What is needed ->
Reproduce each line of the listing below word for word, leaving out the pictures.

[Chart understanding data]

▬▬▬▬▬▬

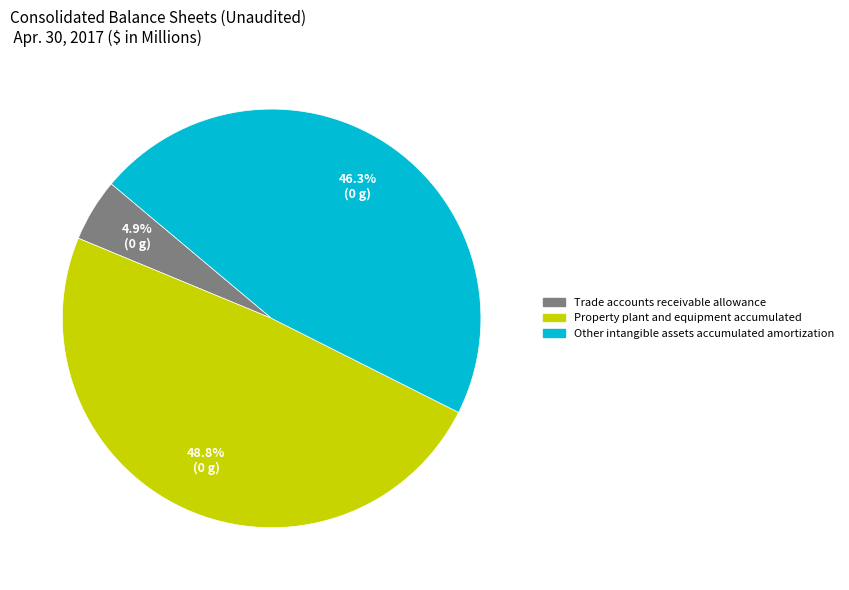

Does any single category account for the majority?

No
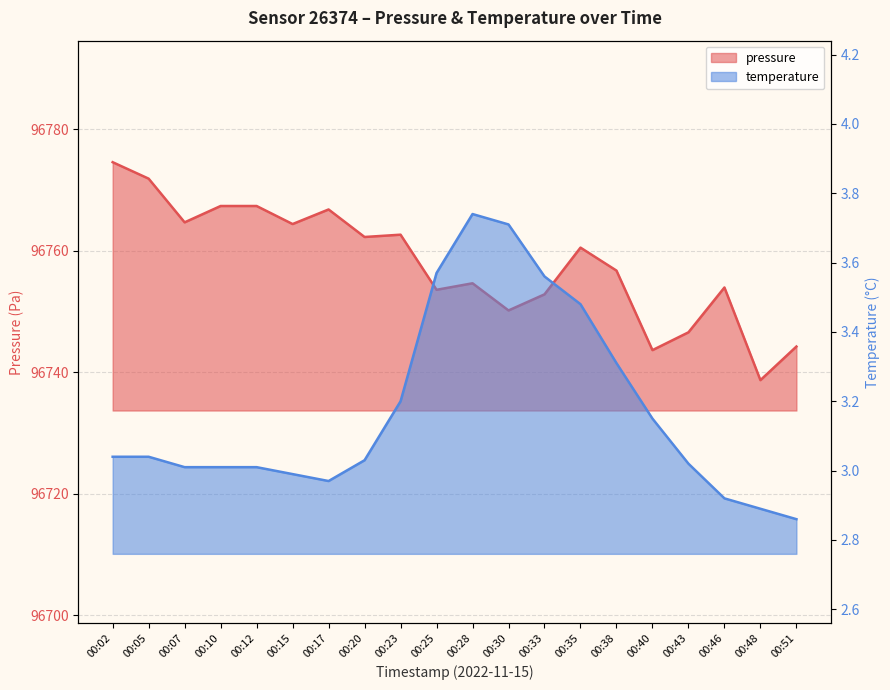

Reading left to right, what are all the values shown in this chart?

pressure: 00:02=96774.6	00:05=96771.9	00:07=96764.7	00:10=96767.4	00:12=96767.4	00:15=96764.4	00:17=96766.8	00:20=96762.3	00:23=96762.7	00:25=96753.6	00:28=96754.7	00:30=96750.2	00:33=96752.8	00:35=96760.5	00:38=96756.8	00:40=96743.7	00:43=96746.6	00:46=96754.0	00:48=96738.7	00:51=96744.2
temperature: 00:02=3.0	00:05=3.0	00:07=3.0	00:10=3.0	00:12=3.0	00:15=3.0	00:17=3.0	00:20=3.0	00:23=3.2	00:25=3.6	00:28=3.7	00:30=3.7	00:33=3.6	00:35=3.5	00:38=3.3	00:40=3.1	00:43=3.0	00:46=2.9	00:48=2.9	00:51=2.9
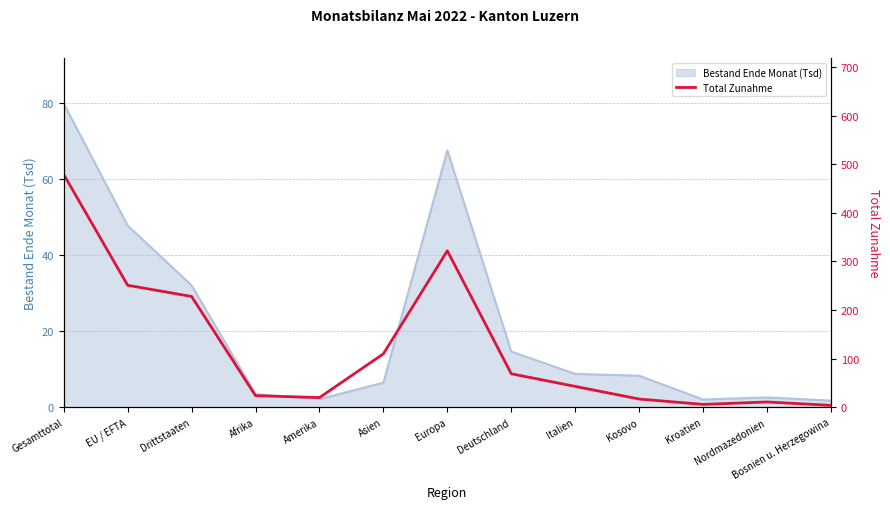

How many lines are shown in the chart?

1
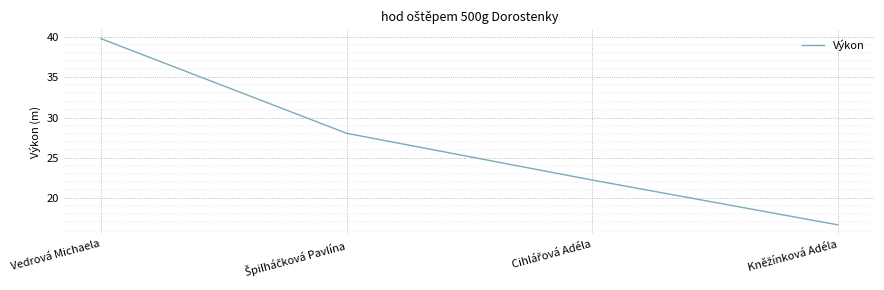

What position from the left is Vedrová Michaela?

1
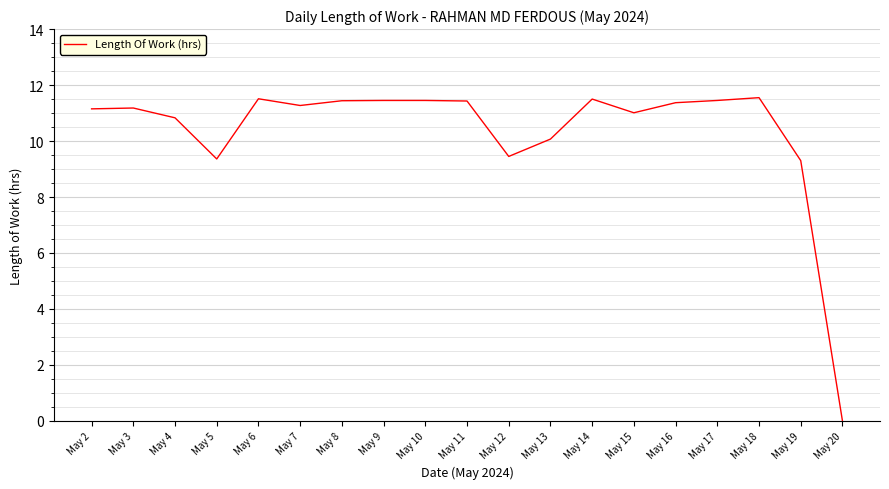

Read the value at May 3.

11.2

▬▬▬▬▬▬

Answer area ->
Does any single category account for the majority?

No

Reading left to right, what are all the values shown in this chart?

pressure: 00:02=96774.6	00:05=96771.9	00:07=96764.7	00:10=96767.4	00:12=96767.4	00:15=96764.4	00:17=96766.8	00:20=96762.3	00:23=96762.7	00:25=96753.6	00:28=96754.7	00:30=96750.2	00:33=96752.8	00:35=96760.5	00:38=96756.8	00:40=96743.7	00:43=96746.6	00:46=96754.0	00:48=96738.7	00:51=96744.2
temperature: 00:02=3.0	00:05=3.0	00:07=3.0	00:10=3.0	00:12=3.0	00:15=3.0	00:17=3.0	00:20=3.0	00:23=3.2	00:25=3.6	00:28=3.7	00:30=3.7	00:33=3.6	00:35=3.5	00:38=3.3	00:40=3.1	00:43=3.0	00:46=2.9	00:48=2.9	00:51=2.9

How many lines are shown in the chart?

1

What position from the left is Vedrová Michaela?

1

Read the value at May 3.

11.2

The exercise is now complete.